(Beginning of TEXT SHOWN)
United States v. Carl Melvin Burnett

505 F.2d 815 | 9th Cir. | 1975

505 F.2d 815

UNITED STATES of America, Plaintiff-Appellee,
v.
Carl Melvin BURNETT, Defendant-Appellant.
UNITED STATES of America, Plaintiff-Appellee,
v.
Darrell Lester SEARS, Defendant-Appellant.
UNITED STATES of America, Plaintiff-Appellee,
v.
Robert Bernard LYON, Defendant-Appellant.
UNITED STATES of America, Plaintiff-Appellee,
v.
Carl Louis MOLINE, Defendant-Appellant.

Nos. 74-1647 to 74-1650.

United States Court of Appeals, Ninth Circuit.

Nov. 13. 1974
Certiorari Denied March 3, 1975
See 95 S.Ct. 1361.

Kenneth L. Collins (argued) of Federal Public Defenders, Los Angeles, Cal., for defendant-appellant.

Earl E. Boyd, Asst. U.S. Atty. (argued) Los Angeles, Cal., for plaintiff-appellee.

Myron Roschko, Beverly Hills, Cal., on brief, for Carl Melvin Burnett.

Alvin S. Michaelson, Los Angeles, Cal., on brief, for Robert Bernard Lyon.

Ron Bain, Los Angeles, Cal., on brief, for Carl Louis Moline.

OPINION

Before TRASK and GOODWIN, Circuit Judges, and ENRIGHT,1 District judge.

PER CURIAM:

1

Appellants were charged under a 40-count indictment with conspiracy to commit offenses in violation of 18 U.S.C. 1001 and the substantive violations of that section. Count One charged the conspiracy under 18 U.S.C. 371; the remaining counts charged the substantive violations under 18 U.S.C. 1001. That section proscribes willful misrepresentation to United States agencies. Defendants' sole contention on appeal is that they should have been charged under 18 U.S.C. 1919, which prohibits false statements to obtain unemployment benefits for prior federal service, and not under the general fraudulent statement provision, 18 U.S.C. 1001 (which carries a greater penalty).

2

Defendants admit that the terms of both statutes apply to their conduct. Their claim that section 1919 precludes application of section 1001 to their conduct rests on three proffered rules of statutory construction: (1) that the specific statute takes precedence over the more general one, Robinson v. United States, 142 F.2d 431 (8th Cir. 1944); (2) that the more recent statute has priority over the earlier one, Shelton v. United States, 83 U.S.App.D.C. 32, 165 F.2d 241, 244 (1947); and (3) that any conflicts in statutory interpretation are resolved in favor of the defendant, United States v. Bass, 404 U.S. 336, 347-348, 92 S.Ct. 515, 30 L.Ed.2d 488 (1971). Congress enacted the specific misdemeanor offense of defrauding the United States of unemployment benefits for prior federal service after it had passed into law the general felony crime of willful misrepresentation to a federal agency.
(End of TEXT SHOWN)
(Beginning of DATA BLOCK)
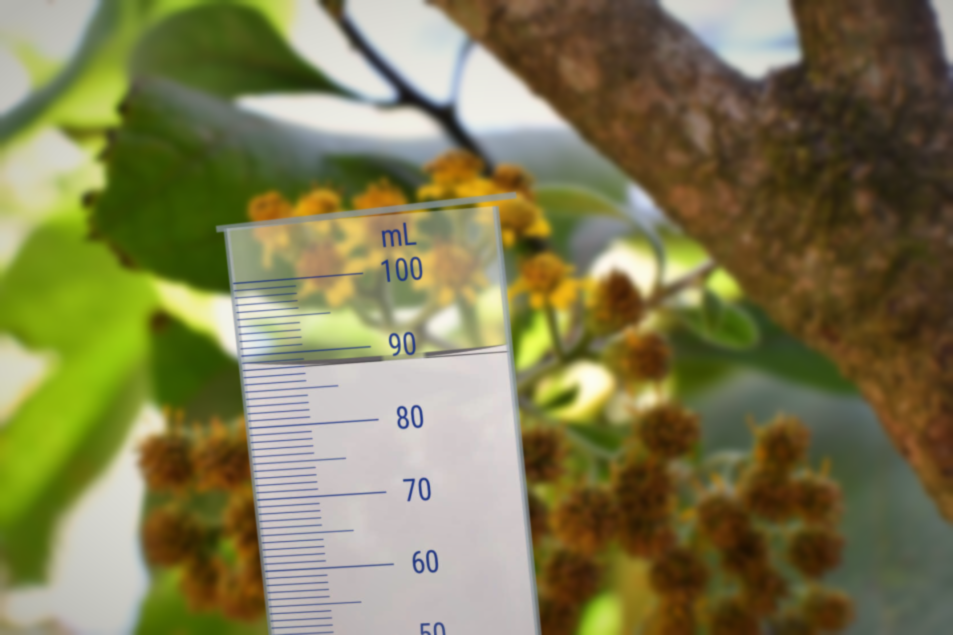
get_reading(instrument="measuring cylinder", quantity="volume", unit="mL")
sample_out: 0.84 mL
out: 88 mL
(End of DATA BLOCK)
WHAT IS BEING ASKED: In the court opinion, what does 18 U.S.C. 1919 prohibit?

ANSWER TO THE PROBLEM: It prohibits false statements made to obtain unemployment benefits for prior federal service.